Recorded data:
>>>
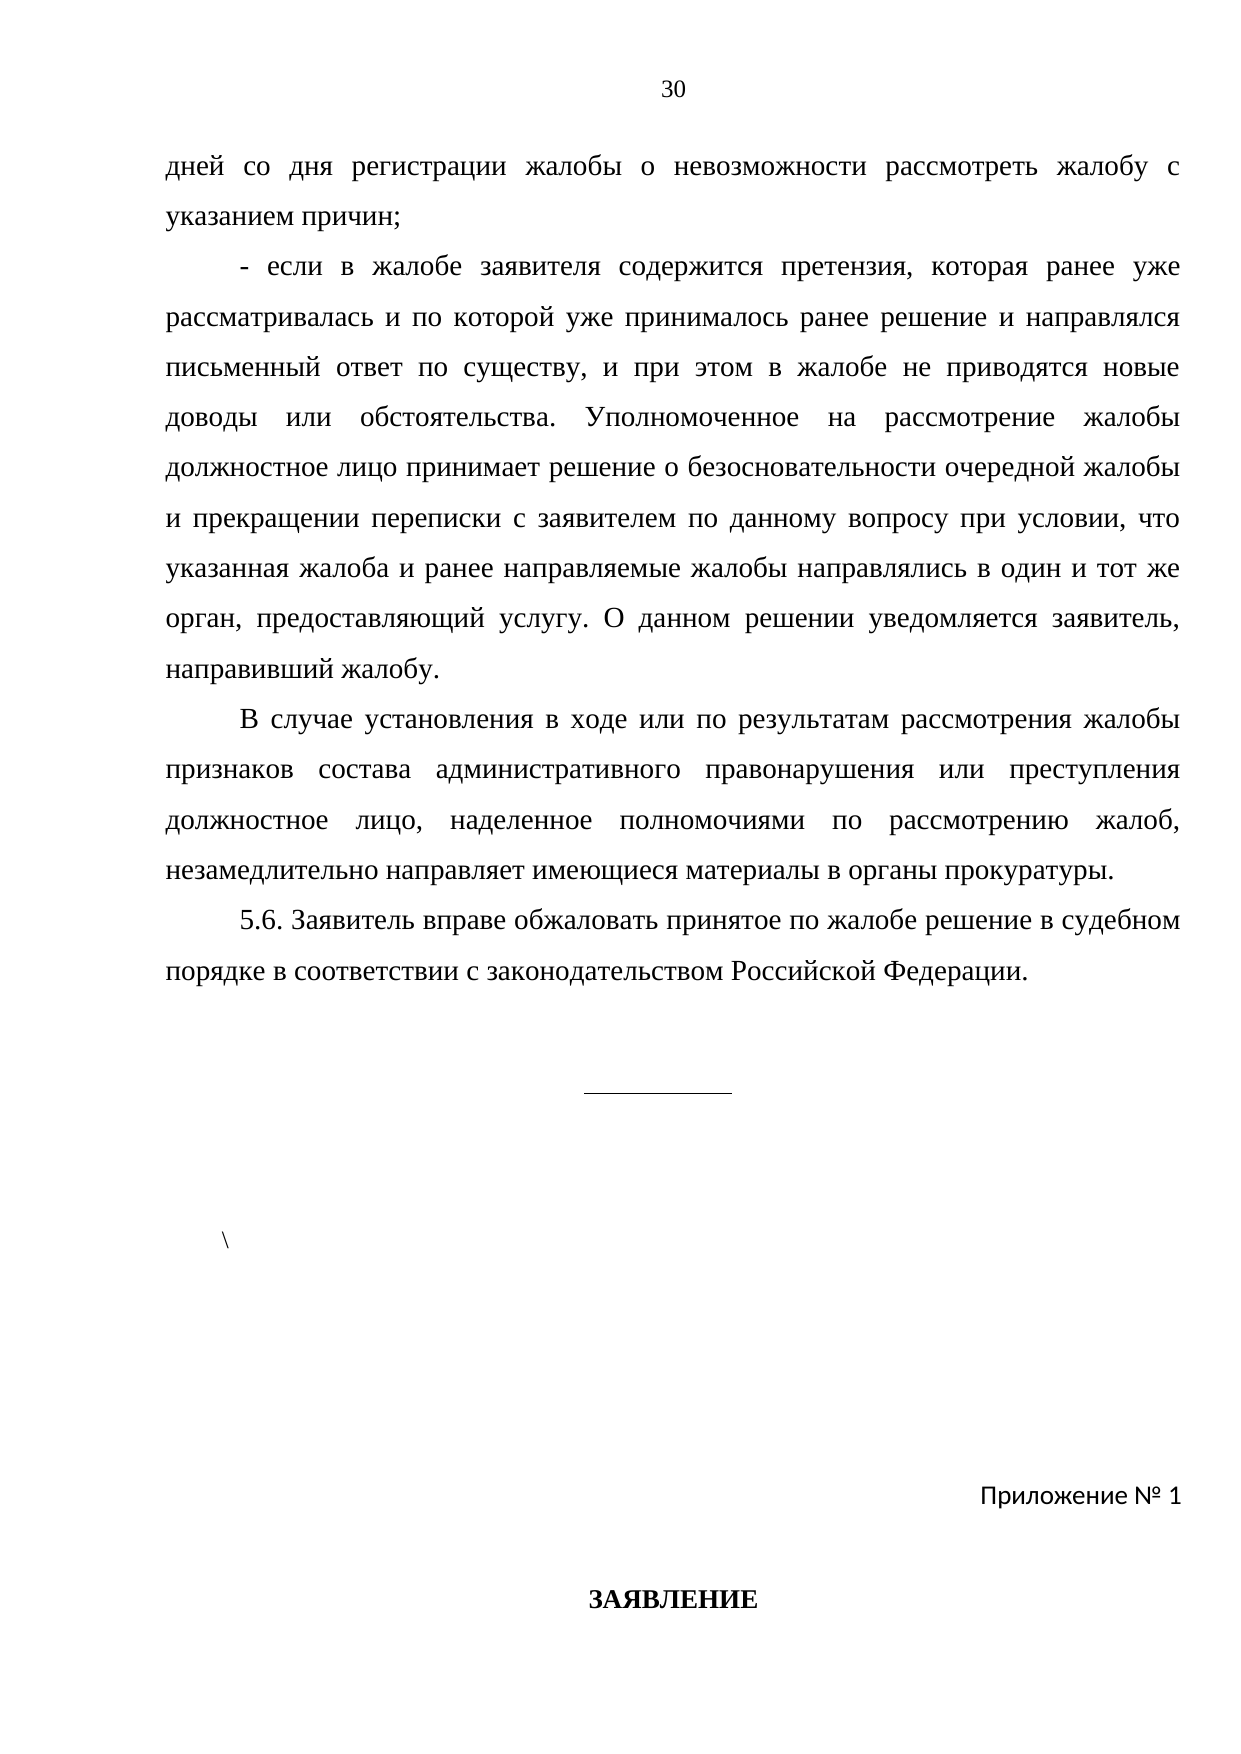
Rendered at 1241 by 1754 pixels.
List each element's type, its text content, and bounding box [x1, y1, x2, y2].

text ЗАЯВЛЕНИЕ [165, 1583, 1181, 1614]
subtitle Приложение № 1 [165, 1478, 1182, 1511]
text 5.6. Заявитель вправе обжаловать принятое по жалобе решение в судебном порядке в соответствии с законодательством Российской Федерации. [165, 902, 1181, 986]
text - если в жалобе заявителя содержится претензия, которая ранее уже рассматривалась и по которой уже принималось ранее решение и направлялся письменный ответ по существу, и при этом в жалобе не приводятся новые доводы или обстоятельства. Уполномоченное на рассмотрение жалобы должностное лицо принимает решение о безосновательности очередной жалобы и прекращении переписки с заявителем по данному вопросу при условии, что указанная жалоба и ранее направляемые жалобы направлялись в один и тот же орган, предоставляющий услугу. О данном решении уведомляется заявитель, направивший жалобу. [165, 248, 1181, 684]
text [165, 148, 1181, 232]
text \ [165, 1228, 1181, 1253]
text В случае установления в ходе или по результатам рассмотрения жалобы признаков состава административного правонарушения или преступления должностное лицо, наделенное полномочиями по рассмотрению жалоб, незамедлительно направляет имеющиеся материалы в органы прокуратуры. [165, 701, 1181, 886]
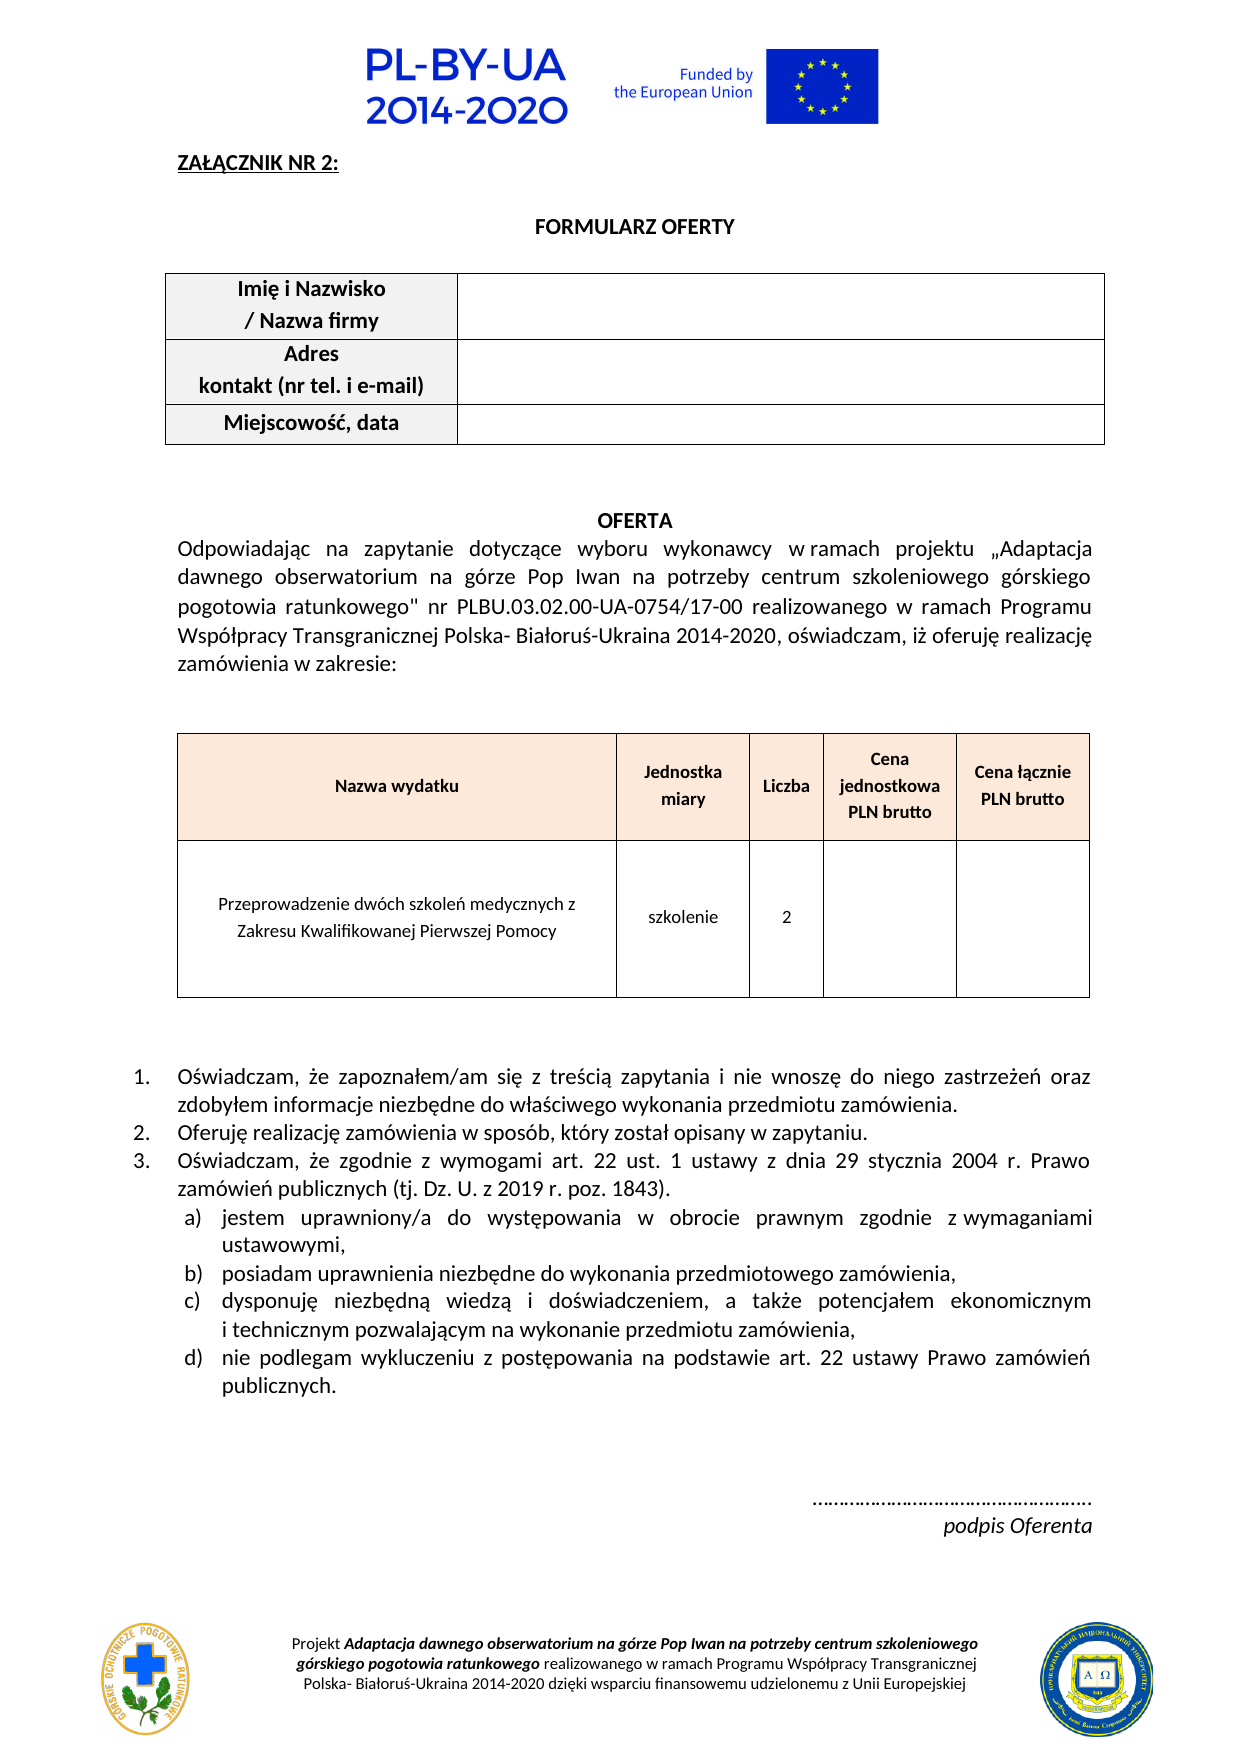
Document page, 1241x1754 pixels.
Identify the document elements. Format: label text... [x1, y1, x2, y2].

table_header Liczba [750, 734, 823, 840]
table_cell [957, 841, 1089, 997]
picture [98, 1622, 191, 1737]
list nie podlegam wykluczeniu z postępowania na podstawie art. 22 ustawy Prawo zamówień publicznych. [184, 1343, 1093, 1399]
table_header Nazwa wydatku [178, 734, 616, 840]
table_cell [458, 405, 1104, 444]
picture [1040, 1622, 1154, 1737]
list jestem uprawniony/a do występowania w obrocie prawnym zgodnie z wymaganiami ustawowymi, [184, 1203, 1093, 1259]
text FORMULARZ OFERTY [177, 212, 1093, 240]
table_header Cena łącznie PLN brutto [957, 734, 1089, 840]
table_cell 2 [750, 841, 823, 997]
text OFERTA [177, 506, 1093, 534]
list Oświadczam, że zapoznałem/am się z treścią zapytania i nie wnoszę do niego zastrzeżeń oraz zdobyłem informacje niezbędne do właściwego wykonania przedmiotu zamówienia. [133, 1062, 1093, 1118]
table_cell [458, 340, 1104, 403]
table_header Imię i Nazwisko / Nazwa firmy [166, 274, 457, 338]
table_cell Adres kontakt (nr tel. i e-mail) [166, 340, 457, 403]
list Oświadczam, że zgodnie z wymogami art. 22 ust. 1 ustawy z dnia 29 stycznia 2004 r. Prawo zamówień publicznych (tj. Dz. U. z 2019 r. poz. 1843). [133, 1147, 1093, 1203]
list dysponuję niezbędną wiedzą i doświadczeniem, a także potencjałem ekonomicznym i technicznym pozwalającym na wykonanie przedmiotu zamówienia, [184, 1287, 1093, 1343]
table_header Jednostka miary [617, 734, 749, 840]
table_header Cena jednostkowa PLN brutto [824, 734, 956, 840]
table_header [458, 274, 1104, 338]
text ZAŁĄCZNIK NR 2: [177, 148, 1093, 176]
list posiadam uprawnienia niezbędne do wykonania przedmiotowego zamówienia, [184, 1259, 1093, 1287]
table_cell szkolenie [617, 841, 749, 997]
table_cell Przeprowadzenie dwóch szkoleń medycznych z Zakresu Kwalifikowanej Pierwszej Pomocy [178, 841, 616, 997]
list Oferuję realizację zamówienia w sposób, który został opisany w zapytaniu. [133, 1118, 1093, 1147]
picture [367, 48, 879, 124]
title podpis Oferenta [177, 1511, 1093, 1539]
text Odpowiadając na zapytanie dotyczące wyboru wykonawcy w ramach projektu „Adaptacja dawnego obserwatorium na górze Pop Iwan na potrzeby centrum szkoleniowego górskiego pogotowia ratunkowego" nr PLBU.03.02.00-UA-0754/17-00 realizowanego w ramach Programu Współpracy Transgranicznej Polska- Białoruś-Ukraina 2014-2020, oświadczam, iż oferuję realizację zamówienia w zakresie: [177, 534, 1093, 677]
title …………………………………………….. [177, 1483, 1093, 1511]
table_cell Miejscowość, data [166, 405, 457, 444]
table_cell [824, 841, 956, 997]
<<<
ASSIGNMENT:
Output all of the entries verbatim, leaving out any images.

RESULT OF THIS TASK:
Rendered at 1241 by 1754 pixels.
List each element's type, its text content, and bounding box [x1, y1, x2, y2].

text ЗАЯВЛЕНИЕ [165, 1583, 1181, 1614]
subtitle Приложение № 1 [165, 1478, 1182, 1511]
text 5.6. Заявитель вправе обжаловать принятое по жалобе решение в судебном порядке в соответствии с законодательством Российской Федерации. [165, 902, 1181, 986]
text - если в жалобе заявителя содержится претензия, которая ранее уже рассматривалась и по которой уже принималось ранее решение и направлялся письменный ответ по существу, и при этом в жалобе не приводятся новые доводы или обстоятельства. Уполномоченное на рассмотрение жалобы должностное лицо принимает решение о безосновательности очередной жалобы и прекращении переписки с заявителем по данному вопросу при условии, что указанная жалоба и ранее направляемые жалобы направлялись в один и тот же орган, предоставляющий услугу. О данном решении уведомляется заявитель, направивший жалобу. [165, 248, 1181, 684]
text [165, 148, 1181, 232]
text \ [165, 1228, 1181, 1253]
text В случае установления в ходе или по результатам рассмотрения жалобы признаков состава административного правонарушения или преступления должностное лицо, наделенное полномочиями по рассмотрению жалоб, незамедлительно направляет имеющиеся материалы в органы прокуратуры. [165, 701, 1181, 886]
Document page, 1241x1754 pixels.
Identify the document elements. Format: label text... [x1, y1, x2, y2].

table_header Liczba [750, 734, 823, 840]
table_cell [957, 841, 1089, 997]
picture [98, 1622, 191, 1737]
list nie podlegam wykluczeniu z postępowania na podstawie art. 22 ustawy Prawo zamówień publicznych. [184, 1343, 1093, 1399]
table_header Nazwa wydatku [178, 734, 616, 840]
table_cell [458, 405, 1104, 444]
picture [1040, 1622, 1154, 1737]
list jestem uprawniony/a do występowania w obrocie prawnym zgodnie z wymaganiami ustawowymi, [184, 1203, 1093, 1259]
text FORMULARZ OFERTY [177, 212, 1093, 240]
table_header Cena łącznie PLN brutto [957, 734, 1089, 840]
table_cell 2 [750, 841, 823, 997]
text OFERTA [177, 506, 1093, 534]
list Oświadczam, że zapoznałem/am się z treścią zapytania i nie wnoszę do niego zastrzeżeń oraz zdobyłem informacje niezbędne do właściwego wykonania przedmiotu zamówienia. [133, 1062, 1093, 1118]
table_cell [458, 340, 1104, 403]
table_header Imię i Nazwisko / Nazwa firmy [166, 274, 457, 338]
table_cell Adres kontakt (nr tel. i e-mail) [166, 340, 457, 403]
list Oświadczam, że zgodnie z wymogami art. 22 ust. 1 ustawy z dnia 29 stycznia 2004 r. Prawo zamówień publicznych (tj. Dz. U. z 2019 r. poz. 1843). [133, 1147, 1093, 1203]
list dysponuję niezbędną wiedzą i doświadczeniem, a także potencjałem ekonomicznym i technicznym pozwalającym na wykonanie przedmiotu zamówienia, [184, 1287, 1093, 1343]
table_header Jednostka miary [617, 734, 749, 840]
table_header Cena jednostkowa PLN brutto [824, 734, 956, 840]
table_header [458, 274, 1104, 338]
text ZAŁĄCZNIK NR 2: [177, 148, 1093, 176]
list posiadam uprawnienia niezbędne do wykonania przedmiotowego zamówienia, [184, 1259, 1093, 1287]
table_cell szkolenie [617, 841, 749, 997]
table_cell Przeprowadzenie dwóch szkoleń medycznych z Zakresu Kwalifikowanej Pierwszej Pomocy [178, 841, 616, 997]
list Oferuję realizację zamówienia w sposób, który został opisany w zapytaniu. [133, 1118, 1093, 1147]
picture [367, 48, 879, 124]
title podpis Oferenta [177, 1511, 1093, 1539]
text Odpowiadając na zapytanie dotyczące wyboru wykonawcy w ramach projektu „Adaptacja dawnego obserwatorium na górze Pop Iwan na potrzeby centrum szkoleniowego górskiego pogotowia ratunkowego" nr PLBU.03.02.00-UA-0754/17-00 realizowanego w ramach Programu Współpracy Transgranicznej Polska- Białoruś-Ukraina 2014-2020, oświadczam, iż oferuję realizację zamówienia w zakresie: [177, 534, 1093, 677]
title …………………………………………….. [177, 1483, 1093, 1511]
table_cell Miejscowość, data [166, 405, 457, 444]
table_cell [824, 841, 956, 997]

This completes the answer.